### [Exercise aim]
Show, in full, each line of the data that contains "hand".

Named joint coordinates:
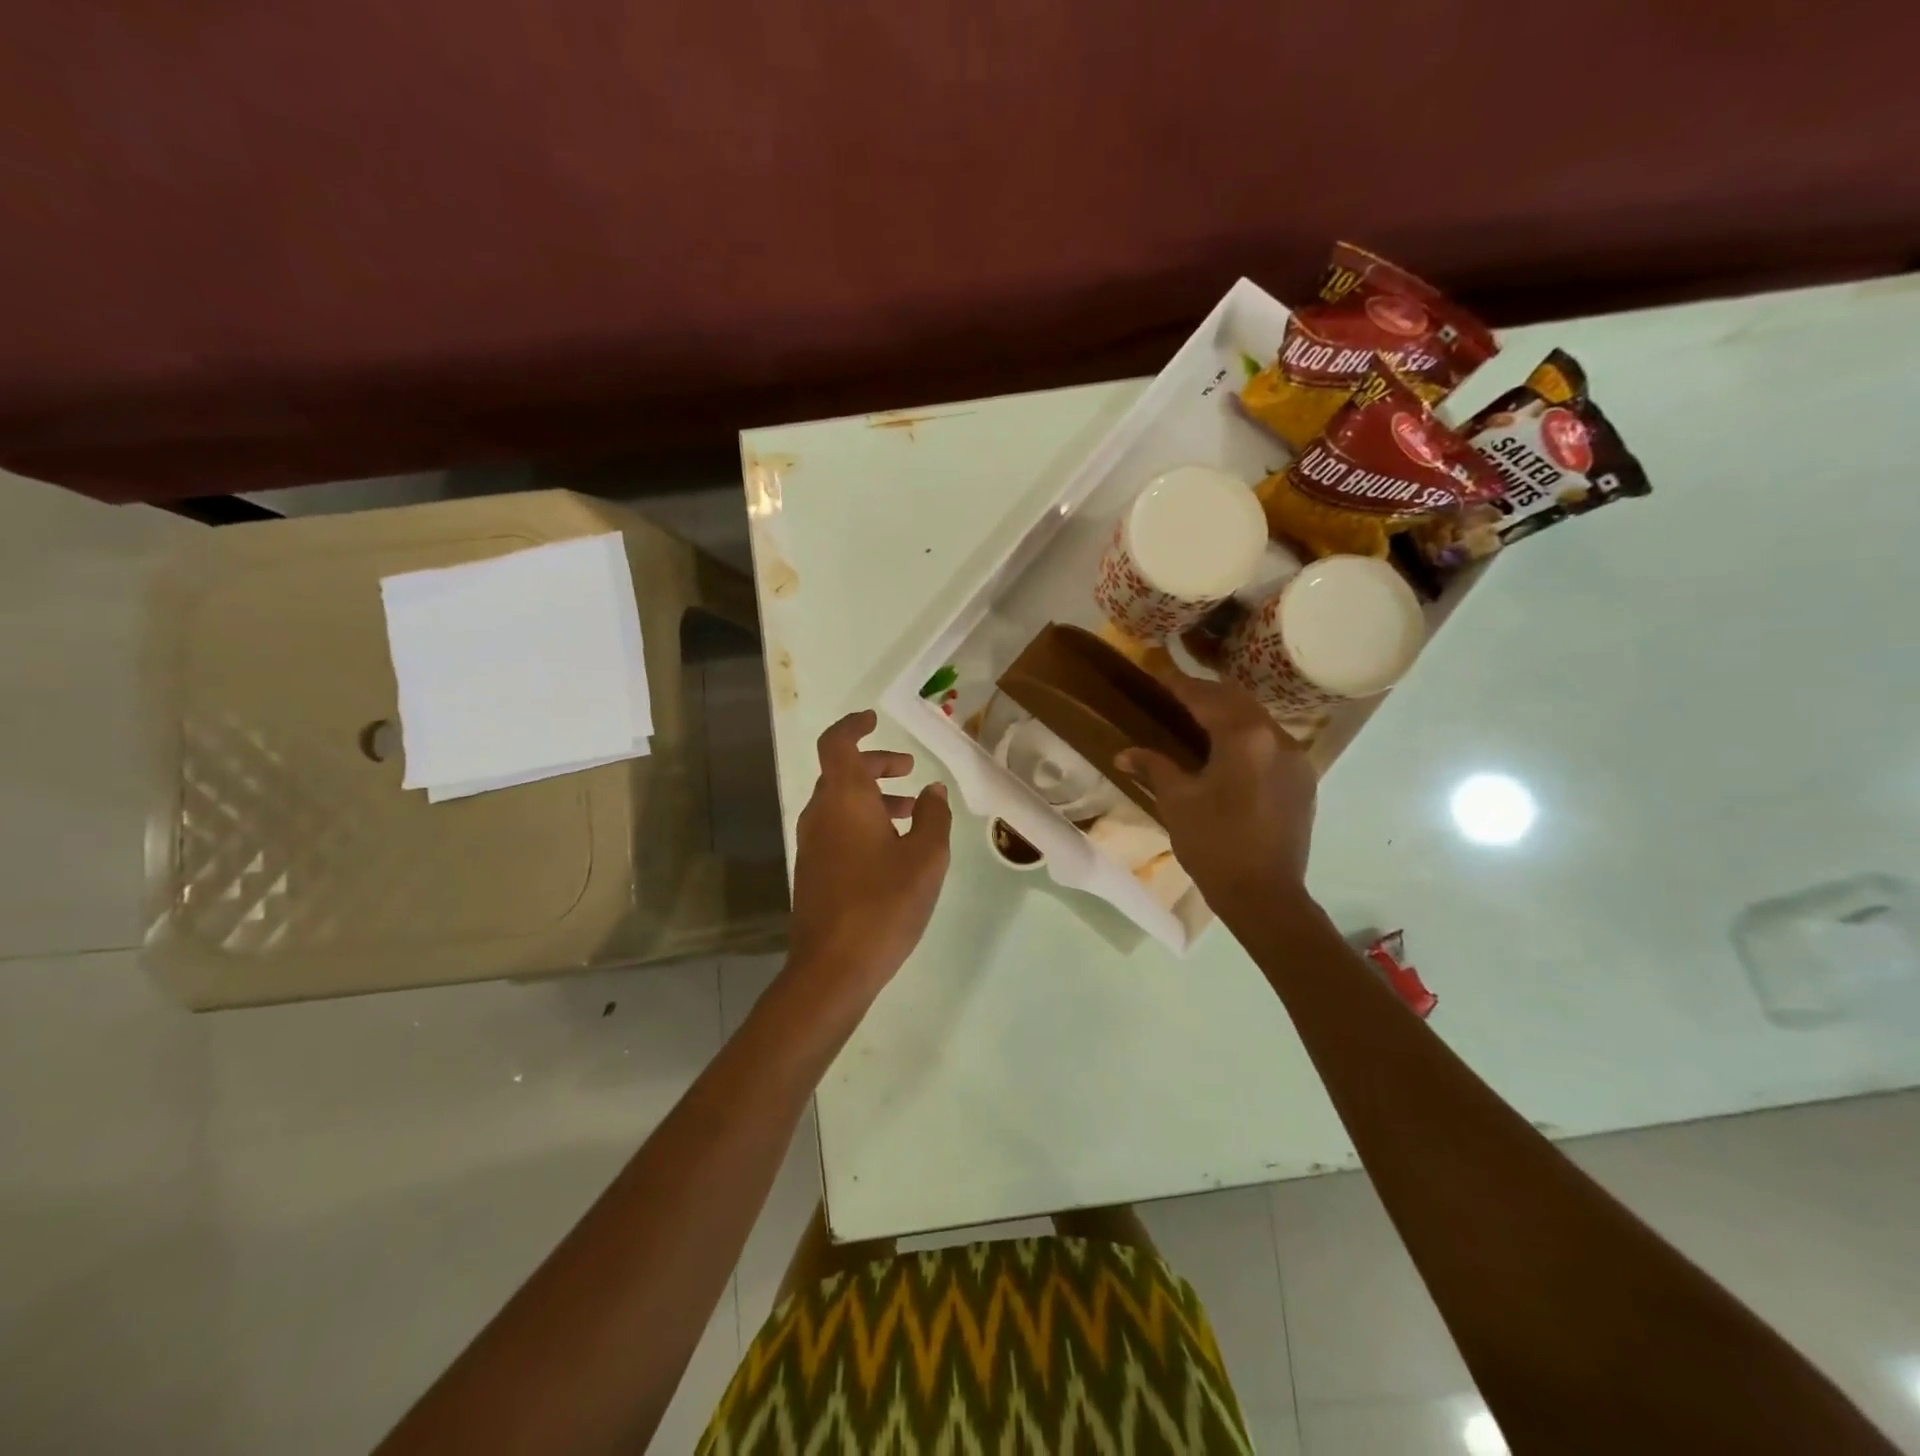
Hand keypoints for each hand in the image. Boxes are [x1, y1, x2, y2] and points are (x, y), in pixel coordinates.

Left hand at [785, 710, 952, 1011]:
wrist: (833, 967)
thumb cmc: (884, 903)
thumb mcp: (926, 857)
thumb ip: (933, 817)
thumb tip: (932, 791)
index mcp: (844, 799)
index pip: (837, 743)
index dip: (854, 726)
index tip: (874, 721)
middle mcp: (820, 814)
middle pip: (841, 772)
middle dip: (875, 765)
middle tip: (908, 770)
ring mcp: (811, 844)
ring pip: (839, 803)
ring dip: (871, 796)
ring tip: (910, 812)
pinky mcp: (813, 871)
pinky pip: (836, 828)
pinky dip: (861, 821)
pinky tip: (891, 848)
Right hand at [1116, 673, 1316, 909]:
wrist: (1264, 895)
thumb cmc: (1213, 845)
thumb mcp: (1176, 802)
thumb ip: (1154, 767)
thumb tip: (1124, 753)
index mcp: (1244, 738)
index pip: (1206, 697)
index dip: (1179, 684)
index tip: (1158, 673)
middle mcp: (1277, 738)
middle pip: (1238, 700)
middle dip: (1206, 693)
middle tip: (1176, 694)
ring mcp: (1296, 758)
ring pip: (1259, 719)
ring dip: (1229, 713)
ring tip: (1200, 720)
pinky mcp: (1303, 779)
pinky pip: (1272, 742)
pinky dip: (1248, 736)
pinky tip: (1229, 750)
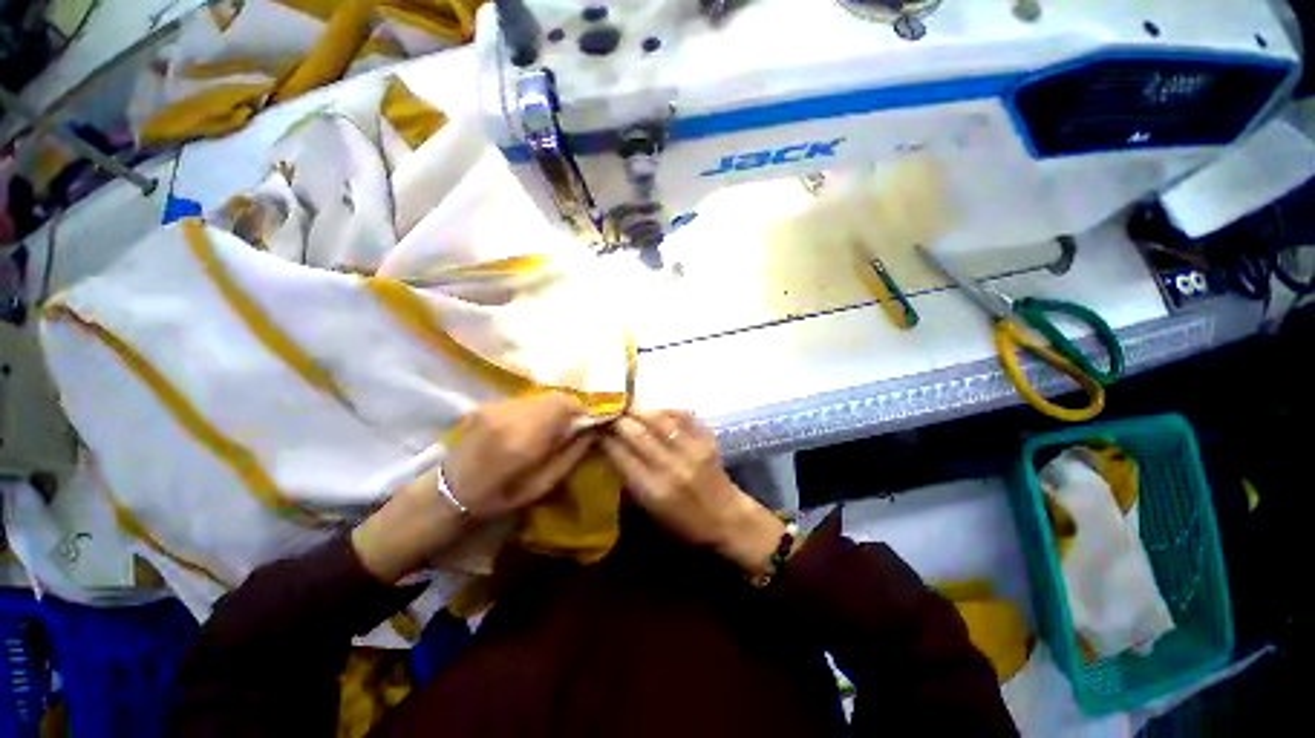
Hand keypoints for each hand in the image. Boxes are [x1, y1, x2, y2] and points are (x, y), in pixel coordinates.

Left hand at [354, 393, 593, 582]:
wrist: (449, 493)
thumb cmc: (500, 497)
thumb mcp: (543, 485)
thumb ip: (571, 453)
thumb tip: (592, 430)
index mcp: (524, 439)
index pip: (566, 405)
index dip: (583, 410)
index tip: (589, 424)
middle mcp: (509, 415)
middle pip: (555, 396)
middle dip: (570, 408)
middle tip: (573, 427)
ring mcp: (495, 407)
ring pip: (540, 396)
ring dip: (553, 408)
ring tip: (551, 428)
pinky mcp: (487, 405)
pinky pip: (524, 401)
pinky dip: (536, 410)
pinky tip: (530, 427)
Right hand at [601, 410, 785, 575]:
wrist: (727, 516)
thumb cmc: (685, 522)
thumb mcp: (651, 511)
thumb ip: (630, 480)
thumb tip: (610, 450)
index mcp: (653, 490)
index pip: (620, 455)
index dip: (604, 438)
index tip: (594, 428)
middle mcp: (670, 466)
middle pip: (636, 434)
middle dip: (617, 419)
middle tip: (605, 411)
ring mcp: (690, 449)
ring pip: (657, 420)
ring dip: (637, 410)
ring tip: (625, 405)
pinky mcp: (706, 439)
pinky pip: (682, 415)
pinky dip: (665, 409)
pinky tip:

### [Solution to this exercise]
Hand keypoints for each hand in the image. Boxes are [x1, y1, x2, y2] and points are (x, y), in pixel coordinates.
Left hand at [785, 710, 952, 1011]:
Right hand at [1116, 673, 1316, 909]:
Hand keypoints for each hand in the image. Boxes are [x1, y1, x2, y2] and points are (x, y), in pixel coordinates.
Left hand at [354, 393, 593, 582]:
Right hand at [601, 410, 785, 575]:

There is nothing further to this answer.